TASK TO COMPLETE: Return each line of the data below that contains the word "Rinku", copied unchanged. Case counts when matching.

-- Opening Marker --

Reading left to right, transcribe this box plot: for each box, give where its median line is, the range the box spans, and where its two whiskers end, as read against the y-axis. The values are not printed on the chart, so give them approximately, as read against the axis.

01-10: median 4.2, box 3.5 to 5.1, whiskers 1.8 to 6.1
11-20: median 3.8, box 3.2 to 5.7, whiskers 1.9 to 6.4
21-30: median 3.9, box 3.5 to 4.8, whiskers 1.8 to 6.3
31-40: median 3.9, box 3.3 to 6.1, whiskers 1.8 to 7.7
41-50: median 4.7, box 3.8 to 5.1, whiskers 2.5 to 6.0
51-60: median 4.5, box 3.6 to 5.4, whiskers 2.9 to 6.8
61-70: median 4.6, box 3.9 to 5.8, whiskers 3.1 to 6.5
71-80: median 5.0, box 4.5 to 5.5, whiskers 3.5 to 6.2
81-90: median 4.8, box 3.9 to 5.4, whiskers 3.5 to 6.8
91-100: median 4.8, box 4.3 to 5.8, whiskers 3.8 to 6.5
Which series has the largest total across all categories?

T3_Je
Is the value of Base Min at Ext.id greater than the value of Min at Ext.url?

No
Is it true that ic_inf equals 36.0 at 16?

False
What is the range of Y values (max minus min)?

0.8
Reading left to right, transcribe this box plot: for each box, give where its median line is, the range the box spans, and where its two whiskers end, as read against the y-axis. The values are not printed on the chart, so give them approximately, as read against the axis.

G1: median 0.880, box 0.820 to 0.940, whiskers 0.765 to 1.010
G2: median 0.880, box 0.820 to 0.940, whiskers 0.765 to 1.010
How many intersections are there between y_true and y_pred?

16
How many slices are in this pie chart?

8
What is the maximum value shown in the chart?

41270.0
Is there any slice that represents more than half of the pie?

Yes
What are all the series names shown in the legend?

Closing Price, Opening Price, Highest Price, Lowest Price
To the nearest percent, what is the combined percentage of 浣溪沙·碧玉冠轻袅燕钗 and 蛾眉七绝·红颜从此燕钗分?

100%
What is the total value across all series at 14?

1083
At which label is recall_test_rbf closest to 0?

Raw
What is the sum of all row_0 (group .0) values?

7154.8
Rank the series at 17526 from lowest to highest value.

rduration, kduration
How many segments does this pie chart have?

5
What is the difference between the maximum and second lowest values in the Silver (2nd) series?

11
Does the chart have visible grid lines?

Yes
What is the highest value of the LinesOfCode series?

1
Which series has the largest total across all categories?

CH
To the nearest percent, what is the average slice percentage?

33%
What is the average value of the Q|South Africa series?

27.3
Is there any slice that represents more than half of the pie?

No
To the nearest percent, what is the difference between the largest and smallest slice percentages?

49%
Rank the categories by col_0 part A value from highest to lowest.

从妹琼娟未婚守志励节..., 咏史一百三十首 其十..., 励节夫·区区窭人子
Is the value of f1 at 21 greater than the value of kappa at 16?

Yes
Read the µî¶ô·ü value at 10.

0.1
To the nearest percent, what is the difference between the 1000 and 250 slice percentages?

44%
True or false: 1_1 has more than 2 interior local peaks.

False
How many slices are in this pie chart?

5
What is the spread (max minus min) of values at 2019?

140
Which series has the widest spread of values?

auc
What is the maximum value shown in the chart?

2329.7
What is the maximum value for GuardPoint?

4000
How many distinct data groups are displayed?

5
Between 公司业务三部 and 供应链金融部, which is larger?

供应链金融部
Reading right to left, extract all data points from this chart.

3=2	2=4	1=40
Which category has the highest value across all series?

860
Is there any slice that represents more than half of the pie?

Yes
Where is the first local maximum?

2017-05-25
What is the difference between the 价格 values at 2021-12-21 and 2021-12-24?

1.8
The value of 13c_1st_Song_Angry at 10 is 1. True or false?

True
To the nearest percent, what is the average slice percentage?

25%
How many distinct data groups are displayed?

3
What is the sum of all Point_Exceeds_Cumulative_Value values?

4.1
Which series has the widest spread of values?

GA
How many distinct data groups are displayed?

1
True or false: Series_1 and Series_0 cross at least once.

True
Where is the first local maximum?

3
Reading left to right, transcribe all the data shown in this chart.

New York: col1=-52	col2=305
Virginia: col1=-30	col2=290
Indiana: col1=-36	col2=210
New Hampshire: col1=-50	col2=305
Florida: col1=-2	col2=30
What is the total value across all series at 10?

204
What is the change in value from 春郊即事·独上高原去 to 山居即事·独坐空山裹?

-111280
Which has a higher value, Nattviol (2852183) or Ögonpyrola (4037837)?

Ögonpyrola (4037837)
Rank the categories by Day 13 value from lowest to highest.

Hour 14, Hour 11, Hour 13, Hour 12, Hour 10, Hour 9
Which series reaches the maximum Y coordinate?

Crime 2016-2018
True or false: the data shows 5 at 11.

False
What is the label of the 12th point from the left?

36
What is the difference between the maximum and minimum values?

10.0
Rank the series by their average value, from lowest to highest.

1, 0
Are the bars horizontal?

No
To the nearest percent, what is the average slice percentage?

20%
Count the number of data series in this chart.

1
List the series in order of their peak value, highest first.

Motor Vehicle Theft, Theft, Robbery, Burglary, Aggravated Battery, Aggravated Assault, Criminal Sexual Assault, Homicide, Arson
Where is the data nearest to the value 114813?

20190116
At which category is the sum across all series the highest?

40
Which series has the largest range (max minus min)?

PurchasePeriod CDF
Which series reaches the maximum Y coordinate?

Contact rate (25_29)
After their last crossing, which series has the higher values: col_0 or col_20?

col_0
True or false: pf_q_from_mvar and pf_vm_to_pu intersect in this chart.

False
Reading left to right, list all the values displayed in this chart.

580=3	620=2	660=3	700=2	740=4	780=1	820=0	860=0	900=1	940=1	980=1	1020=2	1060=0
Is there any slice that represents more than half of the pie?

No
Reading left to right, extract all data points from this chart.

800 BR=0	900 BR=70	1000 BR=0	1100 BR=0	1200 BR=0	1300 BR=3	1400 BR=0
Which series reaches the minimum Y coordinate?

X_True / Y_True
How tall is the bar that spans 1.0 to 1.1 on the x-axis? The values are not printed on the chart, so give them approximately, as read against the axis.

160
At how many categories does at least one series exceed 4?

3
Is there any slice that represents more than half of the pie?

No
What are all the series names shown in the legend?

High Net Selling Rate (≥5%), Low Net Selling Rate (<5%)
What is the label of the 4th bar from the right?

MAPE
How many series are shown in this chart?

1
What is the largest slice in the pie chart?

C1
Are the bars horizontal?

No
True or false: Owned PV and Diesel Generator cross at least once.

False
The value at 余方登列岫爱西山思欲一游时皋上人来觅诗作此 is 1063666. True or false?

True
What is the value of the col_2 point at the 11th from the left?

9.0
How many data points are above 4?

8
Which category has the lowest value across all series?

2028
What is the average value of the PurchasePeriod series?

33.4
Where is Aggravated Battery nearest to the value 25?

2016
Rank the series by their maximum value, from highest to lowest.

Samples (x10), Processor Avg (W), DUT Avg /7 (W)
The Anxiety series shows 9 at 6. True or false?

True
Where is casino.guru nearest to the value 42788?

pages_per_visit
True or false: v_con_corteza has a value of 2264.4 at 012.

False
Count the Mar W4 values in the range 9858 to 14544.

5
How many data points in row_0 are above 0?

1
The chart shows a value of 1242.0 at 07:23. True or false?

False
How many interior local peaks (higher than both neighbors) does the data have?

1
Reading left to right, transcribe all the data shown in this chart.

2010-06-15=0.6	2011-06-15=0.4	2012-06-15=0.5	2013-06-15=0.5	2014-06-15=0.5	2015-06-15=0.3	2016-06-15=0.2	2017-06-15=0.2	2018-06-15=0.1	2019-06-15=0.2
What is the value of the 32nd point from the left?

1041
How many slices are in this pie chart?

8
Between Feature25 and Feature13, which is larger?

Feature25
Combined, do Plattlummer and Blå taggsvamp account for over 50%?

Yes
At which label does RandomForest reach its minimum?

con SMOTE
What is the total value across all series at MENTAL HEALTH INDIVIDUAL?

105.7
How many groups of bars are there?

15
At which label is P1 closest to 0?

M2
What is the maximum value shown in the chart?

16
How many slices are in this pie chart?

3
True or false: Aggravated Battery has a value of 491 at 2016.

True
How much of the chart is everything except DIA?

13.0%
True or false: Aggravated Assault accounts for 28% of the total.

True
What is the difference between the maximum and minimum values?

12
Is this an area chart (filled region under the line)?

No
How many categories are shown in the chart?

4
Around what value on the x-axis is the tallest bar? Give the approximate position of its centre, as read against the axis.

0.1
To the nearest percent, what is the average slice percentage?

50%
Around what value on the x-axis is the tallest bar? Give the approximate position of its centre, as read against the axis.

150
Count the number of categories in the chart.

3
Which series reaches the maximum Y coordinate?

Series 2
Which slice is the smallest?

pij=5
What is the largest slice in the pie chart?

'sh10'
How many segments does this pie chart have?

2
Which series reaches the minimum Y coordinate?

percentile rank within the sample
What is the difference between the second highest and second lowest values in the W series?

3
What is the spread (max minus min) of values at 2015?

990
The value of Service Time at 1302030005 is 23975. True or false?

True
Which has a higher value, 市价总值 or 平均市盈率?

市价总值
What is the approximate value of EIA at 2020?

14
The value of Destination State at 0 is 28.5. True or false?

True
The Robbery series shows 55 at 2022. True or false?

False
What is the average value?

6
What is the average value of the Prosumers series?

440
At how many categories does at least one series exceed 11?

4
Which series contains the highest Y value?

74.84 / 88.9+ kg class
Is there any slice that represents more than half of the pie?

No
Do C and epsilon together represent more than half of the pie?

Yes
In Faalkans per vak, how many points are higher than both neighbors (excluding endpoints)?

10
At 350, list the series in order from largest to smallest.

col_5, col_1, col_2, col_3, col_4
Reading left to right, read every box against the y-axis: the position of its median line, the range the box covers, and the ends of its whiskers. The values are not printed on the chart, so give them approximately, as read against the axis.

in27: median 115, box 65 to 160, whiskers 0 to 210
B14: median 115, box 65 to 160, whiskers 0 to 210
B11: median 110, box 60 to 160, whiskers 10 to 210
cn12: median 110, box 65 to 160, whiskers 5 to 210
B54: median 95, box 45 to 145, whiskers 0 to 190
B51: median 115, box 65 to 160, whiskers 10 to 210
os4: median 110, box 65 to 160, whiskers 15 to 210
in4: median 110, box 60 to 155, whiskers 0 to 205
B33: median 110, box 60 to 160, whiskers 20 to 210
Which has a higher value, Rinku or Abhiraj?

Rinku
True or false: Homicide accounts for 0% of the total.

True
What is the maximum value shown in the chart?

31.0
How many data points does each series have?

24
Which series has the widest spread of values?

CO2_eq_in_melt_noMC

-- Closing Marker --

SOLVED EXERCISE:
Which has a higher value, Rinku or Abhiraj?
Rinku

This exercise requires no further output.